Дрожь в пальцах, зрачки с булавочную головку, и вся эта реальность – дешевый, плохо смонтированный трип. Они снова это делают. Снова заводят свою ржавую машину времени, этот гребаный хроно-катафалк, и едут не в будущее, а в прошлое, в склеп, в цифровой некрополь, чтобы откопать труп. Не просто труп – окаменевший копролит давно сдохшей эпохи, когда биты были жирнее, а совесть чище, потому что ее еще не изобрели.
Это не борьба за нравственность, мужик. Это чистая, незамутненная некромантия. Ритуал чернее самой черной мессы, исполненный серыми людьми в серых кабинетах, чья единственная страсть – стерильность. Они – жрецы вакуума, инквизиторы абсолютного нуля. Их рай – это гладкая, отполированная до зеркального блеска пустота, где ни одна шальная мысль не царапает поверхность. И вот эти жрецы Стерильности спускаются в пыльные архивы коллективного бессознательного, где на полках лежат забытые саундтреки к чужим молодостям, и находят Его. То самое аудиальное ископаемое.
И что они делают? Они вытаскивают его на свет божий, на главную площадь цифровой агоры, и начинают свой ритуал. Сначала выходит толстосум-меценат, эдакий современный Медичи с повадками лавочника, и вопит на весь мир: «Я куплю это проклятое искусство за все деньги мира, чтобы его уничтожить! Чтобы спасти ваши души!» И камеры щелкают, серверы гудят, и миллионы глаз, которые двадцать лет смотрели куда угодно, только не на эту реликвию, вдруг фокусируются на ней. Первый круг начерчен. Энергия потекла.
А потом выходят главные колдуны. Люди с лицами, высеченными из запретительных параграфов. Они тычут в окаменелость костлявыми пальцами и кричат: «Смотрите! Вот оно! Концентрат чистого яда! Эти три звуковые дорожки – врата в ад! Не слушайте их!

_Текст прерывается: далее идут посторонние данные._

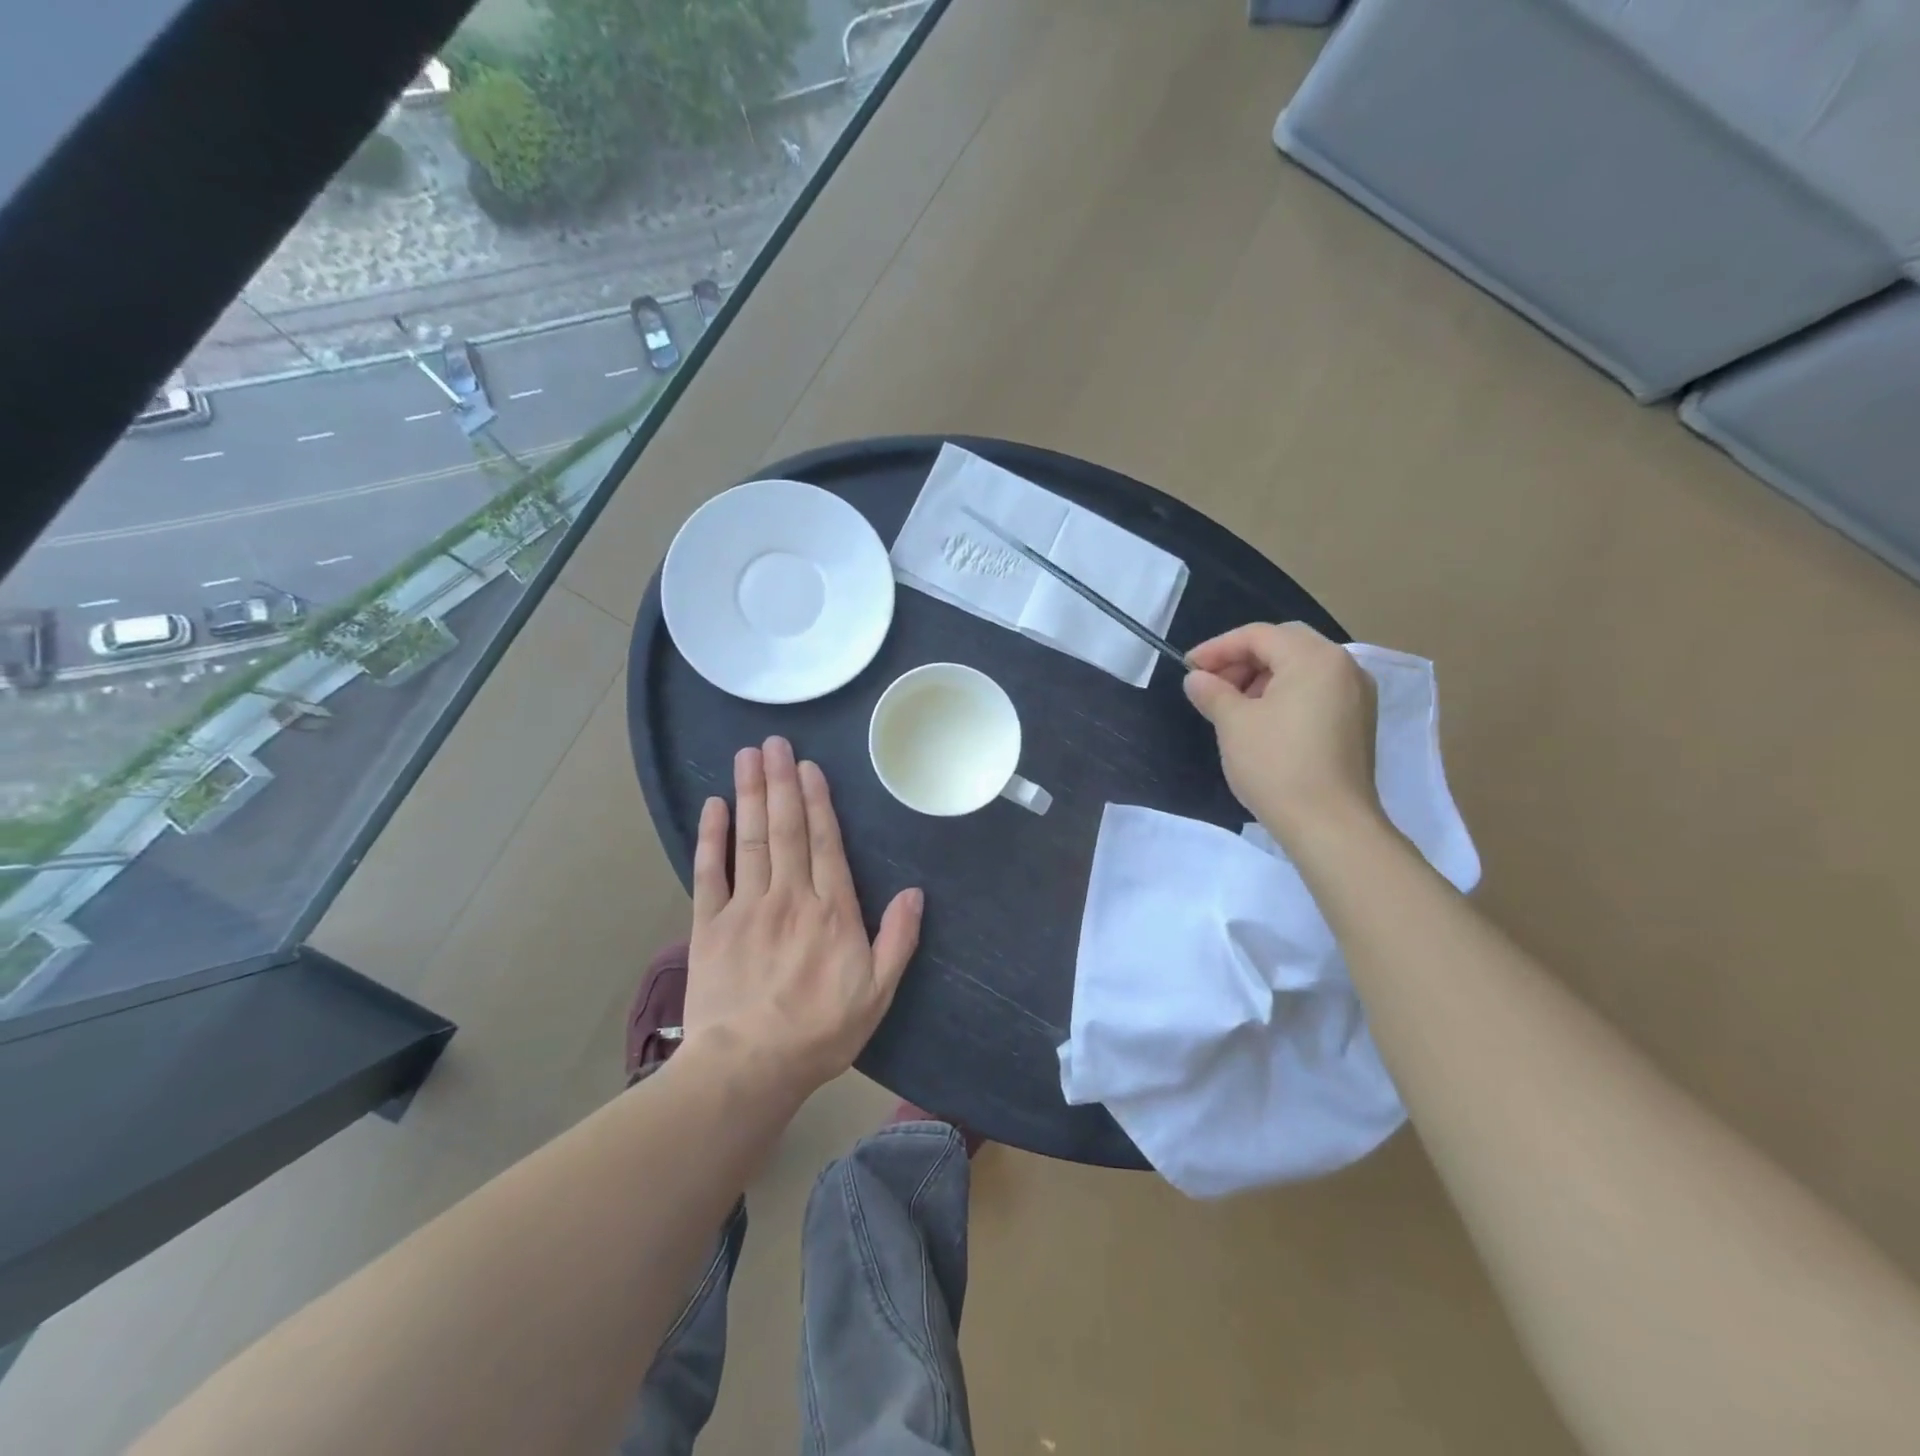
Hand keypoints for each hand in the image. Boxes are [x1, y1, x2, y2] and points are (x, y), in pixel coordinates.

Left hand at [685, 736, 923, 1095]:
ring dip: (750, 795)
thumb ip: (898, 940)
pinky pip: (709, 872)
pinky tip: (713, 807)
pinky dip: (711, 838)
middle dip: (781, 782)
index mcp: (831, 911)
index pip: (825, 843)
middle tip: (774, 742)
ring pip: (750, 839)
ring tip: (747, 756)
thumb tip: (916, 893)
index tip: (808, 766)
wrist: (748, 1067)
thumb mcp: (877, 994)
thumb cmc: (819, 1032)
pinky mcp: (709, 925)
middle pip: (786, 829)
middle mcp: (789, 896)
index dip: (818, 801)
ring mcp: (745, 907)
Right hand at [1182, 623, 1381, 848]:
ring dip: (1263, 677)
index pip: (1258, 635)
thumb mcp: (1233, 724)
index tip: (1188, 668)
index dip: (1218, 648)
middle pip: (1284, 644)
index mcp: (1314, 658)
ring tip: (1232, 705)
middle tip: (1211, 683)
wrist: (1330, 824)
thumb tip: (1197, 678)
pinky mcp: (1357, 722)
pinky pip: (1316, 691)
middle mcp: (1344, 666)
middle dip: (1242, 659)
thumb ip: (1212, 692)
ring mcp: (1357, 695)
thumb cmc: (1277, 765)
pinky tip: (1262, 721)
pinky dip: (1286, 694)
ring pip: (1302, 668)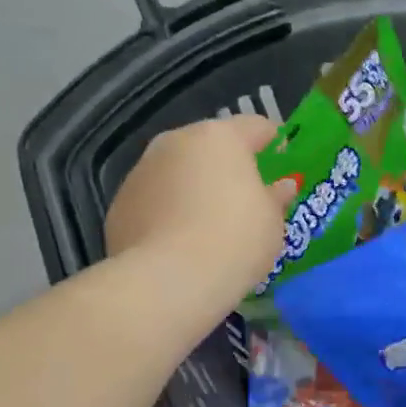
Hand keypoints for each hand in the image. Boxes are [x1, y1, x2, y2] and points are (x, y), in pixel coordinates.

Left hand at [104, 117, 294, 316]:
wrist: (171, 280)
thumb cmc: (236, 239)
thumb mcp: (273, 220)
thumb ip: (276, 196)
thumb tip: (281, 186)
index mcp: (220, 137)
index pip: (256, 126)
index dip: (274, 143)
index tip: (285, 164)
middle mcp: (176, 142)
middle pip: (210, 146)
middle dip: (229, 166)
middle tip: (247, 197)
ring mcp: (141, 171)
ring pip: (178, 171)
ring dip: (195, 187)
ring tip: (211, 224)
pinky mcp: (120, 205)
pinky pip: (155, 200)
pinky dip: (170, 212)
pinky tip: (182, 243)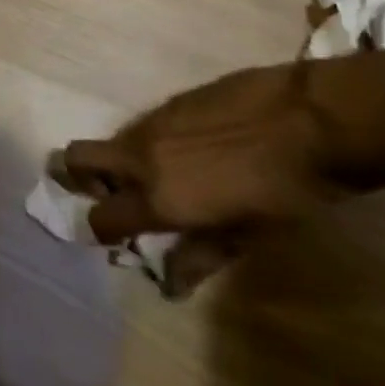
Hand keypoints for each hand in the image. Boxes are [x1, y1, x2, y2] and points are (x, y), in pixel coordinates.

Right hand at [61, 63, 346, 292]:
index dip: (100, 231)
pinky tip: (192, 150)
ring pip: (112, 141)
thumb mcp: (247, 236)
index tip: (113, 237)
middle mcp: (141, 156)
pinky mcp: (171, 100)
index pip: (100, 218)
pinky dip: (151, 142)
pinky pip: (143, 125)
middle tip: (105, 192)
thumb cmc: (285, 192)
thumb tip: (170, 285)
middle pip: (75, 158)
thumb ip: (200, 257)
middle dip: (75, 176)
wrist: (309, 120)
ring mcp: (152, 121)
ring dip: (120, 161)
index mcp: (158, 197)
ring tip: (163, 177)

Ни в коем случае не ищите их названия в сети!» И они пишут эти названия на гигантском плазменном экране за своей спиной. Аршинными буквами. С подсветкой.
Пиздец. Это же гениально в своей абсурдности. Это как пытаться потушить костер, поливая его бензином из канистры с надписью «НЕ ПОЛИВАТЬ! ОПАСНО!». Они не запрещают. Они составляют путеводитель. Они рисуют карту сокровищ, где крестиком помечено самое интересное. Каталог запрещенных книг – это и есть самая полная библиография свободы.
И вот уже легион юнцов, рожденных в эпоху, когда этот музыкальный мертвец уже истлел до состояния mp3-файла, несется к своим гаджетам. Их глаза горят нездоровым огнем любопытства. Что же там такое, в этих древних свитках, что так перепугало седых жрецов? Какая истина, какой код спрятан в этих незамысловатых речитативах, что его нужно было выкорчевывать с таким шумом?
Они создают не просто интерес. Они создают миф. Они берут давно забытого певца уличной тоски и превращают его в аудио-гомункула, в запретный плод, в символ сопротивления собственной тупости. Этот призрак теперь бессмертен. Он не на стримингах – он на торрентах, в облаках, в закрытых чатах, на флешках, передаваемых из рук в руки, как первая сигарета за школой. Он стал фольклором. Контркультурой, рожденной в стерильном инкубаторе самой культуры.
Они откопали труп, чтобы похоронить его еще раз, но вместо этого заставили его плясать. Этот аудио-зомби теперь будет вечно бродить по сети, и его хриплый голос станет лишь громче от каждого нового запрета. Инквизиторы добились своего: они породили демона, с которым теперь могут героически бороться до скончания века, выписывая себе премии за отвагу.
А где-то в глубине информационной кротовой норы, в самом сердце этого безумия, сидит сам первоначальный автор, этот давно списанный Лазарь, и смотрит на все это с ахуевшей улыбкой. Его воскресили против его воли. Ему даровали вторую жизнь, о которой он и не просил. Жизнь в виде вечно гонимого, а потому вечно живого призрака.
Браво, санитары. Отличная работа. Вы только что доказали, что лучший способ сделать что-то бессмертным — это объявить на него охоту. Ваш скальпель, предназначенный для кастрации реальности, оказался волшебной палочкой. А теперь танцуйте. Танцуйте под музыку, которую сами же и включили на полную громкость.